(Extracted records)

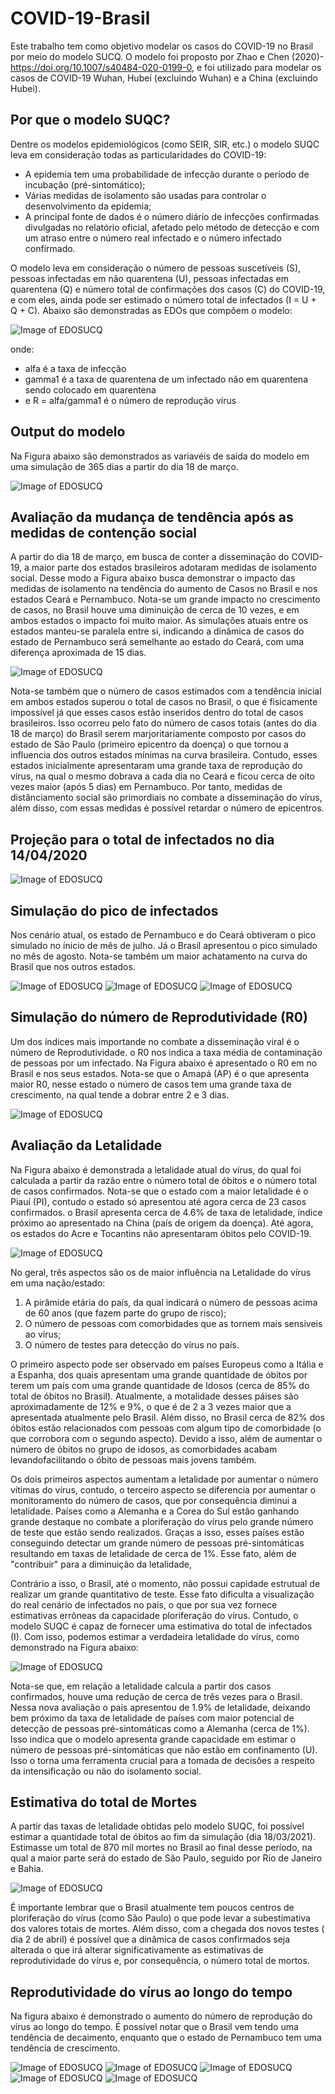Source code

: # COVID-19-Brasil

Este trabalho tem como objetivo modelar os casos do COVID-19 no Brasil por meio do modelo SUCQ. O modelo foi proposto por Zhao e Chen (2020)- https://doi.org/10.1007/s40484-020-0199-0, e foi utilizado para modelar os casos de COVID-19 Wuhan, Hubei (excluindo Wuhan) e a China (excluindo Hubei).

## Por que o modelo SUQC?

Dentre os modelos epidemiológicos (como SEIR, SIR, etc.) o modelo SUQC leva em consideração todas as particularidades do COVID-19:

* A epidemia tem uma probabilidade de infecção durante o período de incubação (pré-sintomático);
* Várias medidas de isolamento são usadas para controlar o desenvolvimento da epidemia; 
* A principal fonte de dados é o número diário de infecções confirmadas divulgadas no relatório oficial, afetado pelo método de detecção e com um atraso entre o número real infectado e o número infectado confirmado. 


O modelo leva em consideração o número de pessoas suscetíveis (S), pessoas infectadas em não quarentena (U), pessoas infectadas em quarentena (Q) e número total de confirmações dos casos (C) do COVID-19, e com eles, ainda pode ser estimado o número total de infectados (I = U + Q + C). Abaixo são demonstradas as EDOs que compõem o modelo: 

![Image of EDOSUCQ](https://github.com/ravellys/COVID-19-Brasil/blob/master/eq_SUCQ.JPG)

onde:
* alfa é a taxa de infecção
* gamma1 é a taxa de quarentena de um infectado não em quarentena sendo colocado em quarentena
* e R = alfa/gamma1 é o número de reprodução vírus

## Output do modelo 
Na Figura abaixo são demonstrados as variavéis de saída do modelo em uma simulação de 365 dias a partir do dia 18 de março.

![Image of EDOSUCQ](https://github.com/ravellys/COVID-19-Brasil/blob/master/plot_sucq/COVID-19%20Brasil.png)
  
## Avaliação da mudança de tendência após as medidas de contenção social

A partir do dia 18 de março, em busca de conter a disseminação do COVID-19, a maior parte dos estados brasileiros adotaram medidas de isolamento social. Desse modo a Figura abaixo busca demonstrar o impacto  das medidas de isolamento na tendência do aumento de Casos no Brasil e nos estados Ceará e Pernambuco. Nota-se um grande impacto no crescimento de casos, no Brasil houve uma diminuição de cerca de 10 vezes, e em ambos estados o impacto foi muito maior. As simulações atuais entre os estados manteu-se paralela entre si, indicando a dinâmica de casos do estado de Pernambuco será semelhante ao estado do Ceará, com uma diferença aproximada de 15 dias.

![Image of EDOSUCQ](https://github.com/ravellys/COVID-19-Brasil/blob/master/imagens/cum_cases.png)

Nota-se também que o número de casos estimados com a tendência inicial em ambos estados superou o total de casos no Brasil, o que é fisicamente impossível já que esses casos estão inseridos dentro do total de casos brasileiros. Isso ocorreu pelo fato do número de casos totais (antes do dia 18 de março) do Brasil serem marjoritariamente composto por casos do estado de São Paulo (primeiro epicentro da doença) o que tornou a influencia dos outros estados mínimas na curva brasileira. Contudo, esses estados inicialmente apresentaram uma grande taxa de reprodução do vírus, na qual o mesmo dobrava a cada dia no Ceará e ficou cerca de oito vezes maior (após 5 dias) em Pernambuco. Por tanto, medidas de distânciamento social são primordiais no combate a disseminação do vírus, além disso, com essas medidas é possível retardar o número de epicentros.

## Projeção para o total de infectados no dia 14/04/2020

![Image of EDOSUCQ](https://github.com/ravellys/COVID-19-Brasil/blob/master/imagens/cases_7d_barplot.png)

## Simulação do pico de infectados

Nos cenário atual, os estado de Pernambuco e do Ceará obtiveram o pico simulado no ínicio de mês de julho. Já o Brasil apresentou o pico simulado no mês de agosto. Nota-se também um maior achatamento na curva do Brasil que nos outros estados.

![Image of EDOSUCQ](https://github.com/ravellys/COVID-19-Brasil/blob/master/imagens/daily_cases/daily_cases.png)
![Image of EDOSUCQ](https://github.com/ravellys/COVID-19-Brasil/blob/master/imagens/diamax_barplot.png)
![Image of EDOSUCQ](https://github.com/ravellys/COVID-19-Brasil/blob/master/imagens/max_cases_barplot.png)



## Simulação do número de Reprodutividade (R0)

Um dos índices mais importande no combate a disseminação viral é o número de Reprodutividade. o R0 nos indica a taxa média de contaminação de pessoas por um infectado. Na Figura abaixo é apresentado o R0 em no Brasil e nos seus estados. Nota-se que o Amapá (AP) é o que apresenta maior R0, nesse estado o número de casos tem uma grande taxa de crescimento, na qual tende a dobrar entre 2 e 3 dias.

![Image of EDOSUCQ](https://github.com/ravellys/COVID-19-Brasil/blob/master/imagens/R0.png)

## Avaliação da Letalidade 

Na Figura abaixo é demonstrada a letalidade atual do vírus, do qual foi calculada a partir da razão entre o número total de óbitos e o número total de casos confirmados. Nota-se que o estado com a maior letalidade é o Piauí (PI), contudo o estado só apresentou até agora cerca de 23 casos confirmados. o Brasil apresenta cerca de 4.6% de taxa de letalidade, índice próximo ao apresentado na China (país de origem da doença). Até agora, os estados do Acre e Tocantins não apresentaram óbitos pelo COVID-19.

![Image of EDOSUCQ](https://github.com/ravellys/COVID-19-Brasil/blob/master/imagens/mortality.png)

No geral, três aspectos são os de maior influência na Letalidade do vírus em uma nação/estado:

1. A pirâmide etária do país, da qual indicará o número de pessoas acima de 60 anos (que fazem parte do grupo de risco);
2. O número de pessoas com comorbidades que as tornem mais sensiveis ao vírus;
3. O número de testes para detecção do vírus no país.

O primeiro aspecto pode ser observado em países Europeus como a Itália e a Espanha, dos quais apresentam uma grande quantidade de óbitos por terem um país com uma grande quantidade de Idosos (cerca de 85% do total de óbitos no Brasil). Atualmente, a motalidade desses páises são aproximadamente de 12% e 9%, o que é de 2 a 3 vezes maior que a apresentada atualmente pelo Brasil. Além disso, no Brasil cerca de 82% dos óbitos estão relacionados com pessoas com algum tipo de comorbidade (o que corrobora com o segundo aspecto). Devido a isso, além de aumentar o número de óbitos no grupo de idosos, as comorbidades acabam levandofacilitando o óbito de pessoas mais jovens também.

Os dois primeiros aspectos aumentam a letalidade por aumentar o número vítimas do vírus, contudo, o terceiro aspecto se diferencia por aumentar o monitoramento do número de casos, que por consequência diminui a letalidade. Países como a Alemanha e a Corea do Sul estão ganhando grande destaque no combate a ploriferação do vírus pelo grande número de teste que estão sendo realizados. Graças a isso, esses países estão conseguindo detectar um grande número de pessoas pré-sintomáticas resultando em taxas de letalidade de cerca de 1%. Esse fato, além de "contribuir" para a diminuição da letalidade,

Contrário a isso, o Brasil, até o momento, não possui capidade estrutual de realizar um grande quantitativo de teste. Esse fato dificulta a visualização do real cenário de infectados no país, o que por sua vez fornece estimativas errôneas da capacidade ploriferação do vírus. Contudo, o modelo SUQC é capaz de fornecer uma estimativa do total de infectados (I). Com isso, podemos estimar a verdadeira letalidade do vírus, como demonstrado na Figura abaixo:

![Image of EDOSUCQ](https://github.com/ravellys/COVID-19-Brasil/blob/master/imagens/mortality_real_estimada.png)

Nota-se que, em relação a letalidade calcula a partir dos casos confirmados, houve uma redução de cerca de três vezes para o Brasil. Nessa nova avaliação o país apresentou de 1.9% de letalidade, deixando bem próximo da taxa de letalidade de países com maior potencial de detecção de pessoas pré-sintomáticas como a Alemanha (cerca de 1%). Isso indica que o modelo apresenta grande capacidade em estimar o número de pessoas pré-sintomáticas que não estão em confinamento (U). Isso o torna uma ferramenta crucial para a tomada de decisões a respeito da intensificação ou não do isolamento social. 

## Estimativa do total de Mortes

A partir das taxas de letalidade obtidas pelo modelo SUQC, foi possível estimar a quantidade total de óbitos ao fim da simulação (dia 18/03/2021). Estimasse um total de 870 mil mortes no Brasil ao final desse período, na qual a maior parte será do estado de São Paulo,  seguido por Rio de Janeiro e Bahia. 

![Image of EDOSUCQ](https://github.com/ravellys/COVID-19-Brasil/blob/master/imagens/total%20de%20mortes.png)

É importante lembrar que o Brasil atualmente tem poucos centros de ploriferação do vírus (como São Paulo) o que pode levar a subestimativa dos valores totais de mortes. Além disso, com a chegada dos novos testes ( dia 2 de abril) é possível que a dinâmica de casos confirmados seja alterada o que irá alterar significativamente as estimativas de reprodutividade do vírus e, por consequência, o número total de mortos. 

## Reprodutividade do vírus ao longo do tempo

Na figura abaixo é demonstrado o aumento do número de reprodução do vírus ao longo do tempo. É possível notar que o Brasil vem tendo uma tendência de decaimento, enquanto que o estado de Pernambuco tem uma tendência de crescimento.

![Image of EDOSUCQ](https://github.com/ravellys/COVID-19-Brasil/blob/master/imagens/R0_time/R0_estad.png)
![Image of EDOSUCQ](https://github.com/ravellys/COVID-19-Brasil/blob/master/imagens/R0_time/PE.png)
![Image of EDOSUCQ](https://github.com/ravellys/COVID-19-Brasil/blob/master/imagens/R0_time/CE.png)
![Image of EDOSUCQ](https://github.com/ravellys/COVID-19-Brasil/blob/master/imagens/R0_time/AM.png)
![Image of EDOSUCQ](https://github.com/ravellys/COVID-19-Brasil/blob/master/imagens/R0_time/SP.png)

* _Your assignment_
Say how many lines in the records hold the string "período". Give no other words.

* _Answer space_
2